Im syrischen Bürgerkrieg etwa kam Hilfe aus der Luft; im afrikanischen Krisenherd Südsudan oder im Zuge von Naturkatastrophen immer wieder. All diese Beispiele haben gemein, dass es sich dabei um Gegenden handelt, die man sonst über keinen anderen Weg erreicht. Zu Hilfe aus der Luft, sogenannten Airdrops, wird nun auch verstärkt im Gazakrieg gegriffen. Jordanien und Ägypten führen schon länger Luftbrücken nach Gaza durch, allerdings in kleineren Dimensionen. Am Wochenende haben die USA erstmals und gemeinsam mit der jordanischen Luftwaffe Hilfsgüter über den Küstenstreifen abgeworfen, in dem seit den Hamas-Massakern vom 7. Oktober ein brutaler Krieg tobt.

Noch mehr US-Hilfe angekündigt

38.000 Mahlzeiten wurden am Samstag abgeworfen, erklärte das US-Militär. Am Dienstag erfolgten Airdrops von 36.000 Mahlzeiten, dabei waren auch Ägypten und Frankreich jeweils mit einem Flugzeug beteiligt. Die Lebensmittel hat zum Teil auch das UN-Welternährungsprogramm zur Verfügung gestellt. US-Präsident Joe Biden kündigte an, diese Art der Hilfslieferungen zu forcieren. Und viele fragen sich nun: Wieso braucht es Hilfe aus der Luft für den Gazastreifen? Und ist das überhaupt sinnvoll?
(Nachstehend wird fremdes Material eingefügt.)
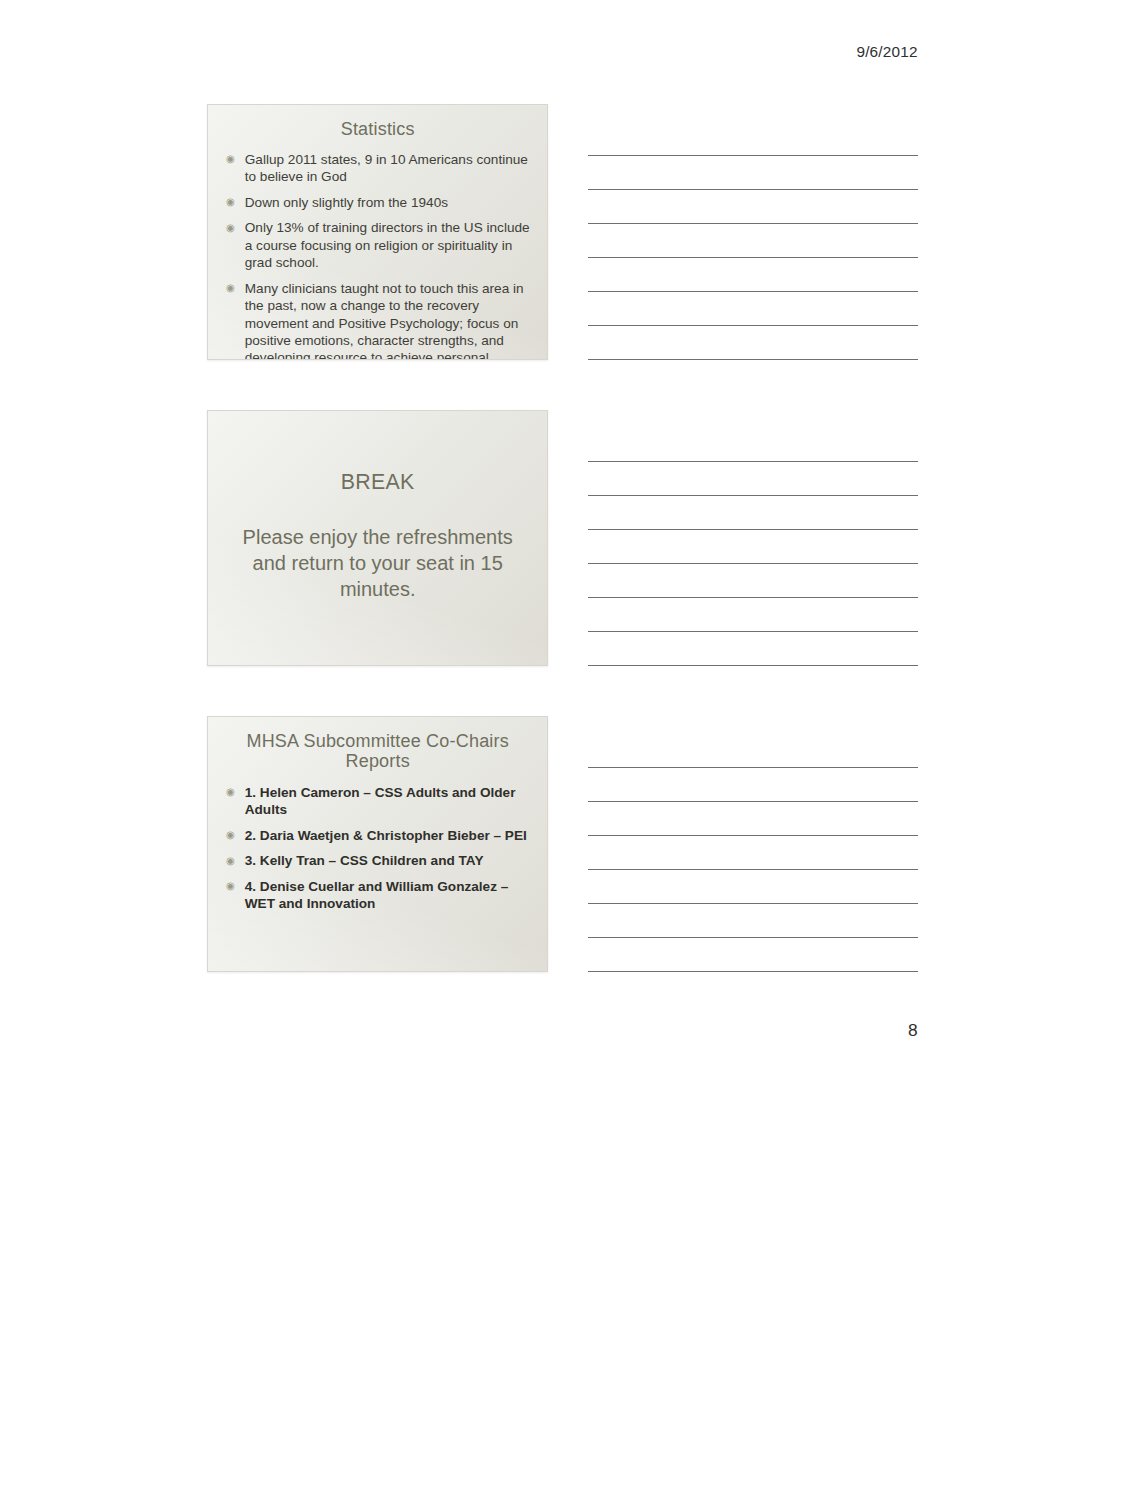9/6/2012
Statistics
Gallup 2011 states, 9 in 10 Americans continue to believe in God
Down only slightly from the 1940s
Only 13% of training directors in the US include a course focusing on religion or spirituality in grad school.
Many clinicians taught not to touch this area in the past, now a change to the recovery movement and Positive Psychology; focus on positive emotions, character strengths, and developing resource to achieve personal happiness.
BREAK
Please enjoy the refreshments and return to your seat in 15 minutes.
MHSA Subcommittee Co-Chairs Reports
1. Helen Cameron – CSS Adults and Older Adults
2. Daria Waetjen & Christopher Bieber – PEI
3. Kelly Tran – CSS Children and TAY
4. Denise Cuellar and William Gonzalez – WET and Innovation
8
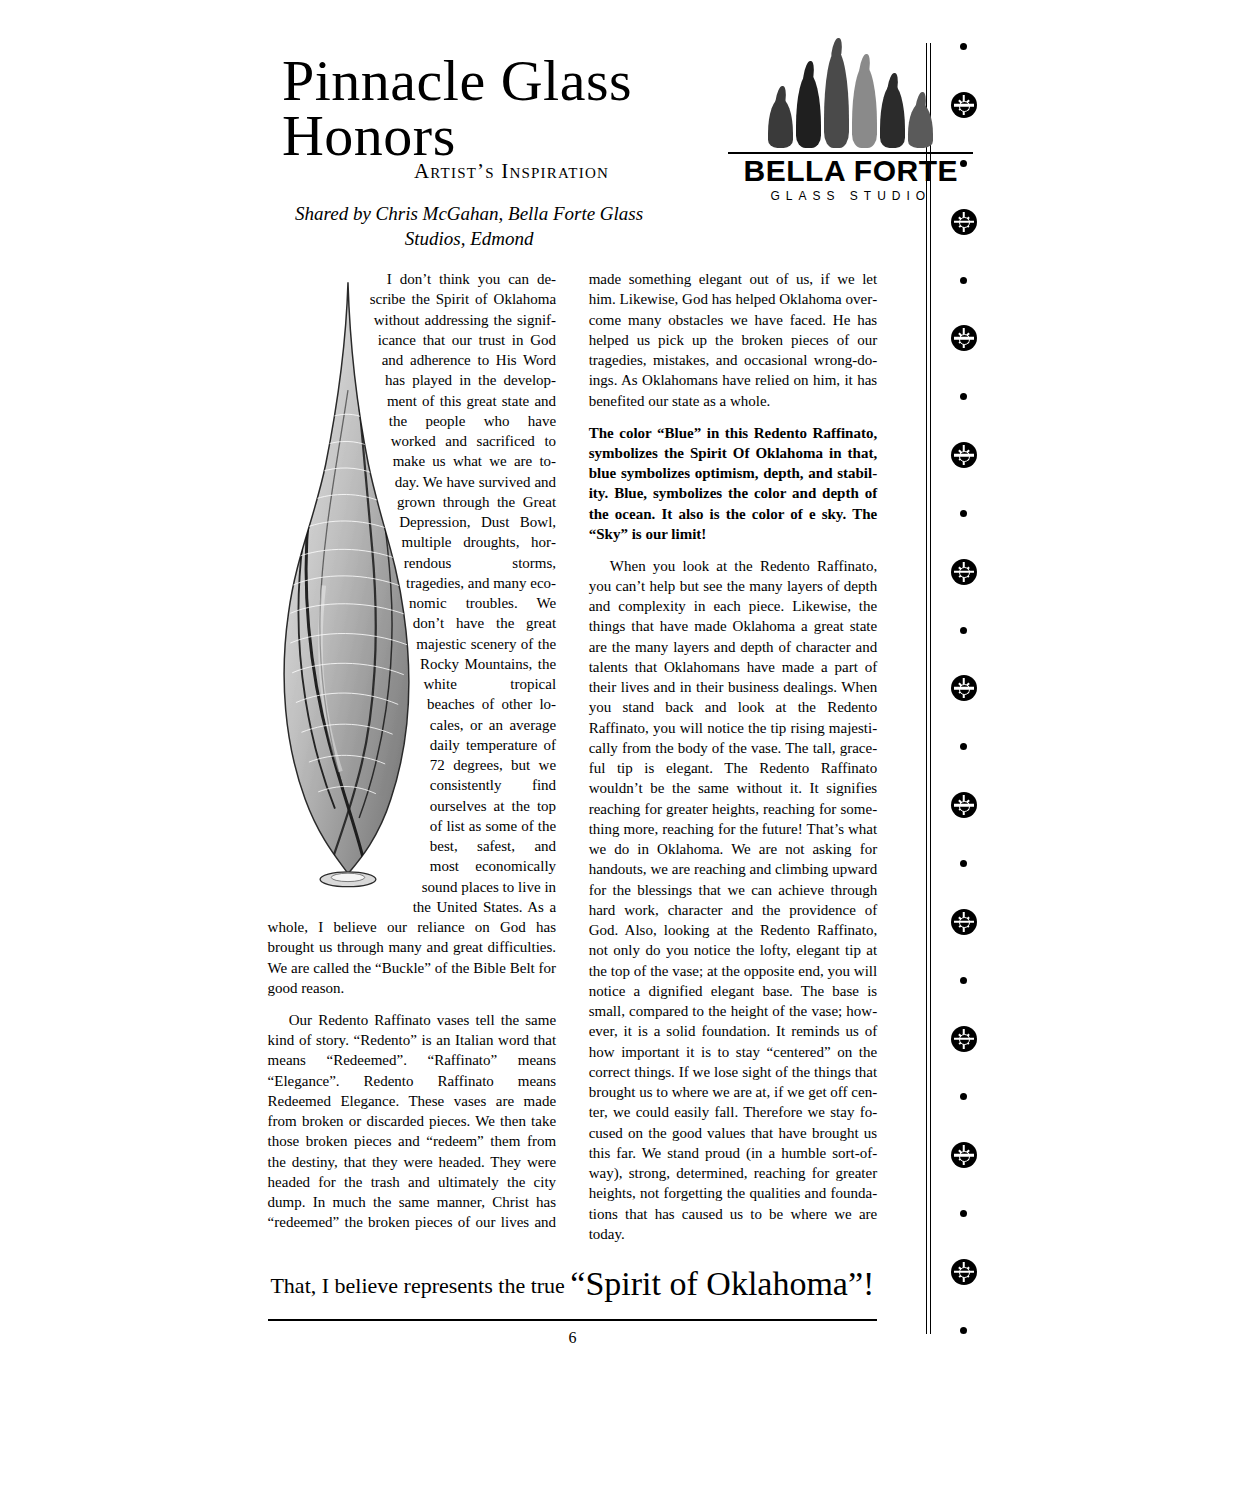BELLA FORTE
GLASS STUDIO
Pinnacle Glass Honors
Artist’s Inspiration
Shared by Chris McGahan, Bella Forte Glass Studios, Edmond
I don’t think you can describe the Spirit of Oklahoma without addressing the significance that our trust in God and adherence to His Word has played in the development of this great state and the people who have worked and sacrificed to make us what we are today. We have survived and grown through the Great Depression, Dust Bowl, multiple droughts, horrendous storms, tragedies, and many economic troubles. We don’t have the great majestic scenery of the Rocky Mountains, the white tropical beaches of other locales, or an average daily temperature of 72 degrees, but we consistently find ourselves at the top of list as some of the best, safest, and most economically sound places to live in the United States. As a whole, I believe our reliance on God has brought us through many and great difficulties. We are called the “Buckle” of the Bible Belt for good reason.
Our Redento Raffinato vases tell the same kind of story. “Redento” is an Italian word that means “Redeemed”. “Raffinato” means “Elegance”. Redento Raffinato means Redeemed Elegance. These vases are made from broken or discarded pieces. We then take those broken pieces and “redeem” them from the destiny, that they were headed. They were headed for the trash and ultimately the city dump. In much the same manner, Christ has “redeemed” the broken pieces of our lives and made something elegant out of us, if we let him. Likewise, God has helped Oklahoma overcome many obstacles we have faced. He has helped us pick up the broken pieces of our tragedies, mistakes, and occasional wrong-doings. As Oklahomans have relied on him, it has benefited our state as a whole.
The color “Blue” in this Redento Raffinato, symbolizes the Spirit Of Oklahoma in that, blue symbolizes optimism, depth, and stability. Blue, symbolizes the color and depth of the ocean. It also is the color of e sky. The “Sky” is our limit!
When you look at the Redento Raffinato, you can’t help but see the many layers of depth and complexity in each piece. Likewise, the things that have made Oklahoma a great state are the many layers and depth of character and talents that Oklahomans have made a part of their lives and in their business dealings. When you stand back and look at the Redento Raffinato, you will notice the tip rising majestically from the body of the vase. The tall, graceful tip is elegant. The Redento Raffinato wouldn’t be the same without it. It signifies reaching for greater heights, reaching for something more, reaching for the future! That’s what we do in Oklahoma. We are not asking for handouts, we are reaching and climbing upward for the blessings that we can achieve through hard work, character and the providence of God. Also, looking at the Redento Raffinato, not only do you notice the lofty, elegant tip at the top of the vase; at the opposite end, you will notice a dignified elegant base. The base is small, compared to the height of the vase; however, it is a solid foundation. It reminds us of how important it is to stay “centered” on the correct things. If we lose sight of the things that brought us to where we are at, if we get off center, we could easily fall. Therefore we stay focused on the good values that have brought us this far. We stand proud (in a humble sort-of-way), strong, determined, reaching for greater heights, not forgetting the qualities and foundations that has caused us to be where we are today.
That, I believe represents the true “Spirit of Oklahoma”!
6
Die Hilfsgüter werden gut eingepackt.
Die Hilfsgüter werden gut eingepackt.
IMAGO/U.S. Air Force

Denn grundsätzlich ist der Gazastreifen, in dem laut UN-Nothilfebüro (Ocha) aktuell 576.000 Menschen "nur einen Schritt von einer Hungersnot entfernt" sind, ja zugänglich. Im Süden von Gaza kommen, nachdem dies Israel lange verhinderte, Hilfsgüter in begrenztem Umfang über den ägyptischen Grenzzugang Rafah und den von Israel kontrollierten Grenzübergang Kerem Shalom via Lkw an.

Diese Hilfe erreicht allerdings nicht den Norden von Gaza, dies lässt Israel bisher kaum zu. Dort leben laut Weltgesundheitsorganisation (WHO) 300.000 Menschen mit nur wenig Nahrung und sauberem Wasser. Bei einem Besuch dort habe man Erkenntnisse zu schwerer Unterernährung und zu verhungernden Kindern gesammelt, erklärte WHO-Chef Tedros Ghebreyesus am Montag.

Dutzende Tote

Hinzu kam der tragische Zwischenfall vom Donnerstag, als es bei einer der wenigen Hilfsgüterverteilungen im Norden des Küstenstreifens in Gaza-Stadt zu dutzenden Toten kam. Israels Militär wurde vorgeworfen, auf die Menge gefeuert zu haben. Dieses erklärte Tage später, ein Massengedränge sei die Todesursache gewesen. Man habe lediglich auf jene geschossen, die sich den Soldaten gefährlich genähert hätten.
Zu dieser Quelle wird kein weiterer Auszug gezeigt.